══ GIVEN TEXT ══

“The Dark Knight Rises” opens not with a whimper but with an ominous crack of heart-stopping thunder. In the clouded skies looming large over a desolate landscape in central Asia, a CIA plane manned by a cocky agent and three handcuffed mercenaries is hijacked by its prisoners, suspended nose-down in mid-air from a second, much larger plane that swoops in from above, torn apart piece by piece and finally sent hurtling down towards the grassy hills standing miles below. There are two survivors of the crash, one of whom is the villainous Bane (Tom Hardy, “Warrior”), who, with a blubbering captive in tow, hangs from a wire attached to the second plane, which soars off into the horizon, where Gotham City lies unprepared for what is hotly approaching. As Anne Hathaway’s Catwoman warns our costumed hero in a later scene, “There’s a storm coming, Mr Wayne.” What a stirring and destructive storm it is.
This sequence, like so many in “The Dark Knight Rises,” is a stunning, dizzying and goose bump-inducing watch. It’s like something out of a James Bond movie, but on a larger scale. It boldly displays director Christopher Nolan’s preference for practical effects and stunt-work over computer-generated jiggery pokery, along with Hans Zimmer’s booming score and of course Wally Pfister’s staggering cinematography. It introduces terrorist Bane as a fearsome, hulking figure of brute force and cunning tactic. As played with startling physicality by Hardy, Bane is a sinister presence, his face obscured behind a respiratory mask that pumps his lungs full of life-sustaining anaesthetic and muffles his British-accented voice. This opening set-piece, when previewed to select audiences last December, was the recipient of widespread complaints regarding the incomprehensibility of Hardy’s wheezy line delivery. Rest assured that Bane’s voice has been altered and fixed, and much of his speech approaches crystal clarity, with the odd garbled line here and there.

═══

WRITTEN TASK A: Take the rows from their start through the line that holds "аппендикса — болезни, известной как рак", both ends included, switch "Исследователи" to "Ученые", and give those lines back with nothing else altered. Leave the picture out of your answer.
The rows that come next are unrelated to the review.

══ DATA SHOWN ══

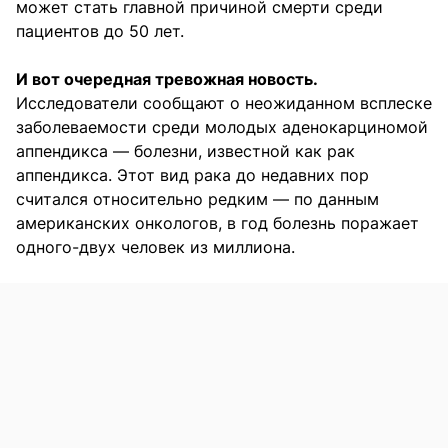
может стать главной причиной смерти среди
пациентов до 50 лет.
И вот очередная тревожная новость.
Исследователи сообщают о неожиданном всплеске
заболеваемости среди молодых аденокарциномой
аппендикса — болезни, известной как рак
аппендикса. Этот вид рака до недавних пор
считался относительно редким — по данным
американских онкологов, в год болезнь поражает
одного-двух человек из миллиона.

═══

WRITTEN TASK B: According to the review, what does Bane's respiratory mask pump his lungs full of?

EXERCISE RESULT A:
может стать главной причиной смерти среди
пациентов до 50 лет.
И вот очередная тревожная новость.
Ученые сообщают о неожиданном всплеске
заболеваемости среди молодых аденокарциномой
аппендикса — болезни, известной как рак

EXERCISE RESULT B: Life-sustaining anaesthetic.